When and How to Report Ethics Violations
The legal profession is somewhat unique in that it permits self-policing. An attorney has an obligation to report misconduct; however, a threat to report misconduct may itself run afoul of the ethical rules. At issue are at least two competing rules of professional conduct. We all want to make sure attorneys, as a group, are fighting cleanly, but these competing rules present a dilemma. How to know when, if, and how to report?
On one hand, Model Rule of Professional Conduct 8.3 imposes upon a lawyer with knowledge of conduct that seriously calls into question another lawyer’s “honesty, trustworthiness, or fitness” to report the violation. Easy, right? Attorneys are required to report their colleagues, adversaries, friends and others to the ethics board.

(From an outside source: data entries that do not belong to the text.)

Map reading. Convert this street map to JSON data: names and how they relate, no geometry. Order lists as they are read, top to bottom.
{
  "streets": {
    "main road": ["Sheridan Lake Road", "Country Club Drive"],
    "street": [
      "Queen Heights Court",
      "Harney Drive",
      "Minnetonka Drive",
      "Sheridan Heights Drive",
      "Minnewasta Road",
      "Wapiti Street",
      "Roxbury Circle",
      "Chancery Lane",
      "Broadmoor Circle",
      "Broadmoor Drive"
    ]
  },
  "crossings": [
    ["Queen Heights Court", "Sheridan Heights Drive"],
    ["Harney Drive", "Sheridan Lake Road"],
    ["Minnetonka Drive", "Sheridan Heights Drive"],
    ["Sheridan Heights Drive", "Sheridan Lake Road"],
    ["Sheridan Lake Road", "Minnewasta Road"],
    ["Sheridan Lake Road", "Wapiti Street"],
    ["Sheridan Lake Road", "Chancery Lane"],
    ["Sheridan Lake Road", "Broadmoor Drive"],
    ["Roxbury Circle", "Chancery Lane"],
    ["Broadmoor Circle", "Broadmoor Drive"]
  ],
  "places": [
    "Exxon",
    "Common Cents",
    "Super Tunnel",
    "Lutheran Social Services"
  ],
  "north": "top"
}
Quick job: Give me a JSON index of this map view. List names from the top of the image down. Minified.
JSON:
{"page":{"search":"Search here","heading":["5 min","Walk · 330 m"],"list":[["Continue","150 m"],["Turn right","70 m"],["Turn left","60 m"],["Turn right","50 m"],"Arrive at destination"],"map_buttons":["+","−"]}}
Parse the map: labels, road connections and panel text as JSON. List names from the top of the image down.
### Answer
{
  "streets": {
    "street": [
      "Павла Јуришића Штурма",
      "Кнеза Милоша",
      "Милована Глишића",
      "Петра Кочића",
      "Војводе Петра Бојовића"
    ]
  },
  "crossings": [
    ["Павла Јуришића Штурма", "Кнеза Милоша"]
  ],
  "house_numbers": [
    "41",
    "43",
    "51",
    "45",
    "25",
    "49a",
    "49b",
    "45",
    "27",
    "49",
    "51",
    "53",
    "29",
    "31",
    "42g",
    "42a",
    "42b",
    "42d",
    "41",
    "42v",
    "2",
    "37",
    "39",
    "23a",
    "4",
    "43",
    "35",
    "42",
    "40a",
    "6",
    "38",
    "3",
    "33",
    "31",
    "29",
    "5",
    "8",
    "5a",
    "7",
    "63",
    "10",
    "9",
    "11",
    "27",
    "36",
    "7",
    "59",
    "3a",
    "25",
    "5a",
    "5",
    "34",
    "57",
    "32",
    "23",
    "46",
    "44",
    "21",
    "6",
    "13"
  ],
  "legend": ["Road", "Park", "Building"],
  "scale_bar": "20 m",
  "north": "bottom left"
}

However, on the other hand, at least three rules prohibit unfounded disciplinary complaints. Rule 3.1 prohibits an attorney from bringing a frivolous proceeding, Rule 4.1 requires an attorney to be truthful in dealing with others on a client’s behalf, Rule 4.4 bars an attorney, in representing a client, from using “means that have no substantial purpose other than to embarrass, delay, or burden a third person,” and Rule 8.4 prohibits an attorney from engaging in conduct involving dishonesty, fraud, deceit or misrepresentation” and in “conduct that is prejudicial to the administration of justice.” Each of these rules may be interpreted to prohibit unsupported allegations of attorney misconduct. Further, the ethical codes in many jurisdictions prohibit an attorney from threatening to report an ethical violation and/or criminal prosecution solely to gain advantage in a civil matter.
First, not all suspicions of ethical violations must be reported. Indeed, if this were the case, the failure to report any violation would itself be a professional offense. The reportable/non-reportable distinction is customarily drawn in terms of offenses involving “moral turpitude.” With that in mind, reportable ethics offenses are those that indicate a lack of those attributes relevant to practicing law, such as violence, dishonesty, fraud, breach of trust, a pattern of repeated offenses, or any other serious interference with the administration of justice. By contrast, those offenses that do not have any specific connection to fitness to practice law, such as adultery, are generally not the appropriate topics of ethics violation reports.
Further, jurisdictions have struggled with what constitutes a “threat” to report an ethical or criminal violation. Some ethics opinions interpret even a slight allusion to criminal or ethical penalties or even the use of such terms to describe the opposing party’s conduct as an impermissible veiled threat. Others have concluded that such a determination must be made on a case-by-case basis; still others only prohibit “threats” when they are made solely to gain advantage in a civil matter.
To stay on the safe side, no matter where you practice, remember the following:
- Scrutinize the sin. Is this offense something that, if true, makes this attorney unfit to practice law? If not, then do not report.
- Evaluate the evidence; assess your aims. Make sure your suspicion of wrongdoing has a legitimate basis; and ask yourself if this is a legitimate offense that should be reported. You know when the tactic of threatening to report, even if it is vague or ambiguous, is really a ploy to compel the opposing side to comply with your wishes.
- Check yourself before you wreck yourself. An adversary’s tactics and/or attitude can sometimes be frustrating and/or downright rude. Don’t let personal animosity lead to threats or unfounded complaints. Take a breath before you accuse.